Vielleicht hatte er irgend etwas übel genommen in einem ihrer Briefe, einen ihrer leisen Vorwürfe, oder daß sie sich einsam fühle und verlassen in München! Er war möglicherweise doch krank! Irgend jemand hatte ihn verstimmt gegen sie, obwohl er vollkommen Herr seiner Handlungen war, da er, elternlos, niemandem Rechenschaft zu geben hatte über sein Tun und Lassen. Ihre letzte Vermutung war, ein Unberufener könnte etwa ihre postlagernden Briefe abgeholt haben und er so längere Zeit schon ohne Nachricht von ihr geblieben sein. Daran klammerte sie sich als Hoffnungsanker. Dadurch gewann sie ein wenig ihre Ruhe zurück. Ja, das würde es sein, irgend einen solchen Grund mußte es haben. Die Möglichkeit, ihn weniger schuldig zu denken, erschien ihr wie Balsam und Erlösung. Er mußte ja rein dastehen, er mußte sie noch lieben, denn ihr Opfer konnte doch nicht umsonst gebracht sein. So konnte, konnte er nicht sein.

Denn sie liebte ihn doch, wie er auch gegen sie gehandelt hatte, über alles in der Welt.

Da ging sie sofort zur Post und telegraphierte ihm, aber dieses Mal nicht postlagernd, sondern in seine Wohnung in der Linkstraße. Sie fragte an, ob er ihre Briefe richtig erhalten, ob er krank, ob er ihr zürne, er solle ihr nur irgend eine Nachricht geben, denn sie verginge vor Angst.
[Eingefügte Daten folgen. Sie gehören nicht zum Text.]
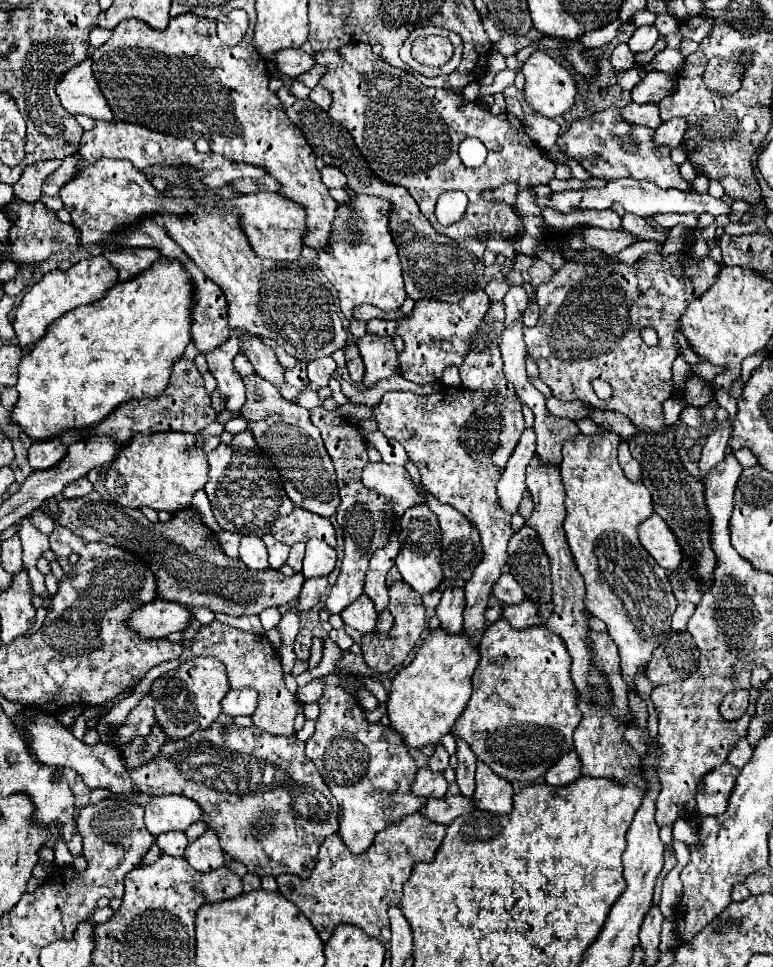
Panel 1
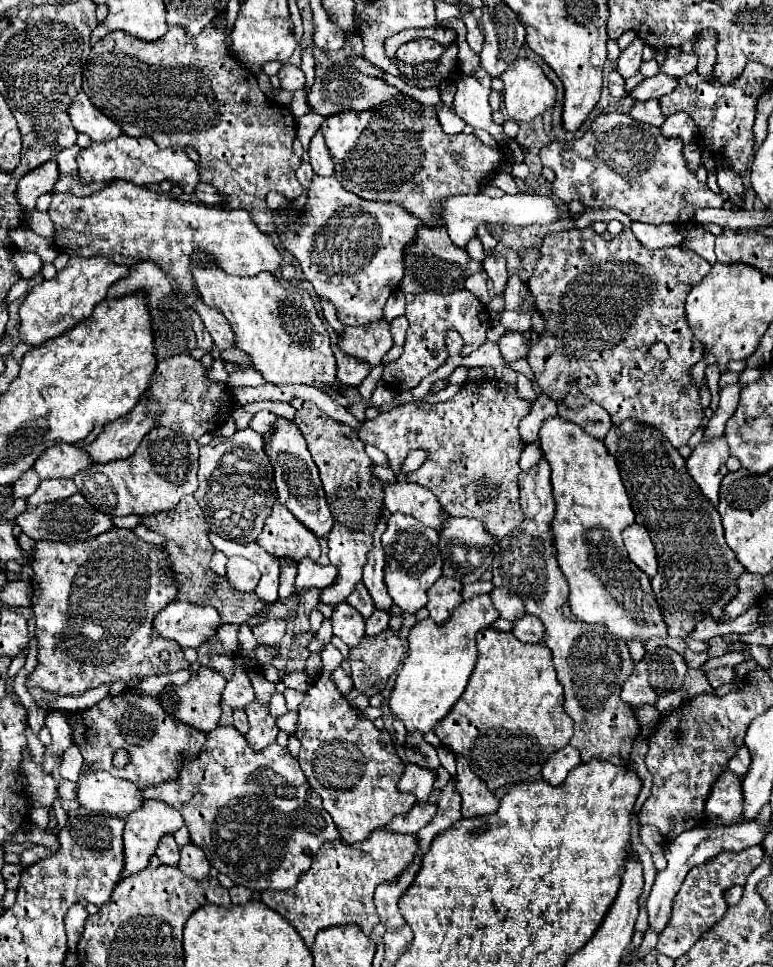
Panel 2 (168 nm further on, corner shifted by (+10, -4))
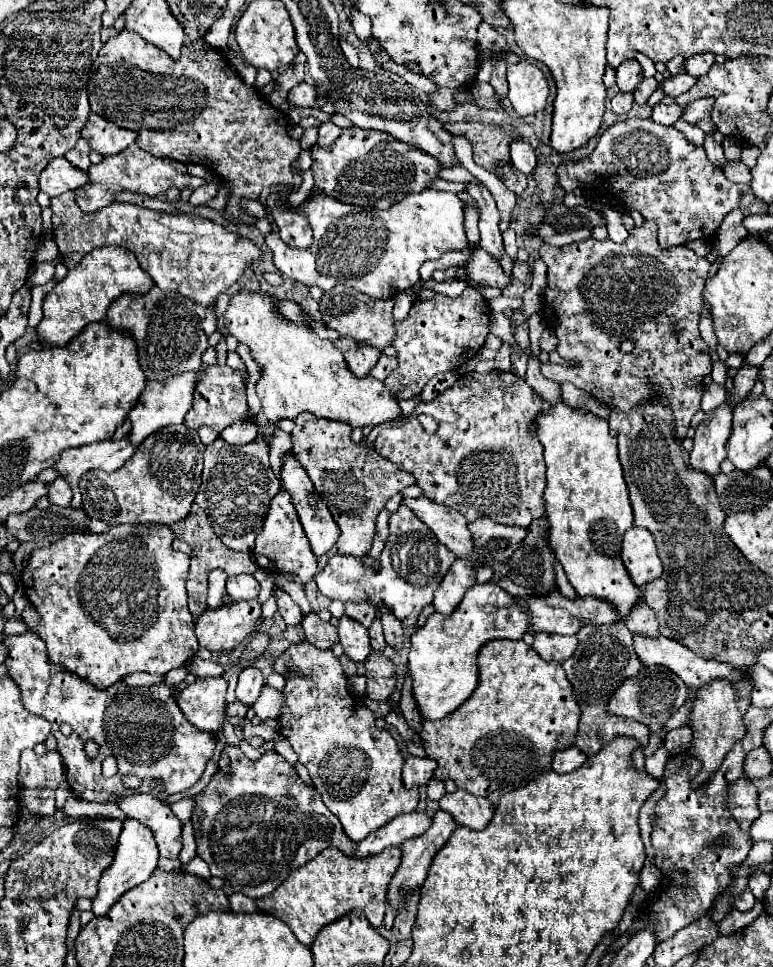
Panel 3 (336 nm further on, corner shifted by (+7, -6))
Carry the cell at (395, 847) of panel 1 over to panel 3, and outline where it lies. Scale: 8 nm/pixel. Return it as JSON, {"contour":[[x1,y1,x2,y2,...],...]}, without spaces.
{"contour":[[390,846,382,854,368,858,350,858,336,848,326,848,314,860,294,870,272,894,258,898,256,906,264,914,280,918,304,946,312,946,320,928,348,914,352,908,360,908,368,922,380,928,386,910,386,890,400,866,400,856,398,846]]}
Als die Depesche abgegangen, fühlte sie sich erleichtert, als sei ihr ein Stein vom Herzen gefallen. Sie wartete ganz ruhig ein paar Stunden, ohne Unruhe, denn sie sagte sich, daß einige Zeit vergehen müßte, bis sie eine Antwort erhalten könnte. Gegen Abend erzählte sie Agnes von dem Telegramm, nur teilte sie nicht mit, an wen es gerichtet, so daß das Mädchen annahm, Gräfin Selbotten hatte es erhalten, wie das erste.

Maria fragte:

»Müßte nicht jetzt Antwort da sein?«

Agnes bemerkte die Angst ihrer Herrin:

»Frau Gräfin hat das Telegramm vielleicht noch gar nicht bekommen! Frau Gräfin ist vielleicht verreist! Gnädige Frau müssen immer damit rechnen, daß möglicherweise Frau Gräfin noch nicht nach Hause gekommen ist vom Rennen oder so.

Aber daran wollte Maria nicht glauben:

– Nein, nein... nein...

Das Mädchen wußte noch einen Grund:

– Frau Gräfin wollen vielleicht nicht, daß das Telegramm in der Nacht ankommt, damit die gnädige Frau nicht erschrickt.

Maria redete sich ein, das sei möglich. Sie beschloß, den nächsten Morgen abzuwarten. Die Nacht verging ihr in banger Sorge, ob er antworten würde oder nicht. Sie fand keinen Schlaf. Die Lampe ließ sie brennen. Sie nahm ein Buch vor, aber sie wußte nicht, was sie las: ihre Augen irrten über die Zeilen hinweg. Sie wendete wie eine Maschine die Seiten um. Hielt inne von Zeit zu Zeit. Dann versank sie ganz in Brüten. Wenn er nun nicht antwortete, was wurde dann? Sollte sie warten? Sollte sie hierbleiben? Darauf lauern, daß endlich ein Lebenszeichen von ihm käme? Das konnte sie nicht, das hätte sie nicht ausgehalten.

Im Wachen der Nacht stieg unbezwingliche Sehnsucht in ihr auf, ihn wiederzusehen, seine Stimme zu vernehmen, wenn er eindringlich mit ihr sprach, als hätte er nur ihr etwas zu sagen. Sie wollte ihm nur eine Sekunde in seine lieben, blauen Augen blicken, nur einmal von ihm hören, daß er nicht böse sei, daß nichts zwischen sie getreten. In ihrer Herzensnot und Verzweiflung sagte sie sich, daß, wenn er es verlangt hätte, sie selbst in die Villa wieder zurückgekehrt wäre, um alles wieder herzustellen wie früher, nur damit sie ihn von Zeit zu Zeit erblickte und nicht getrennt war, ohne Nachricht von ihm.

Alles war sie bereit, für ihn zu tun, nur in der Ungewißheit wollte sie nicht schweben.

Als am nächsten Morgen kein Telegramm eintraf, sagte sie bestimmt mit unabänderlichem Entschluß zu Agnes, die zuerst wie eine Gebärde des Widerspruchs hatte machen wollen:

– Packen Sie so schnell als möglich. Wir fahren mit dem nächsten Zuge nach Berlin!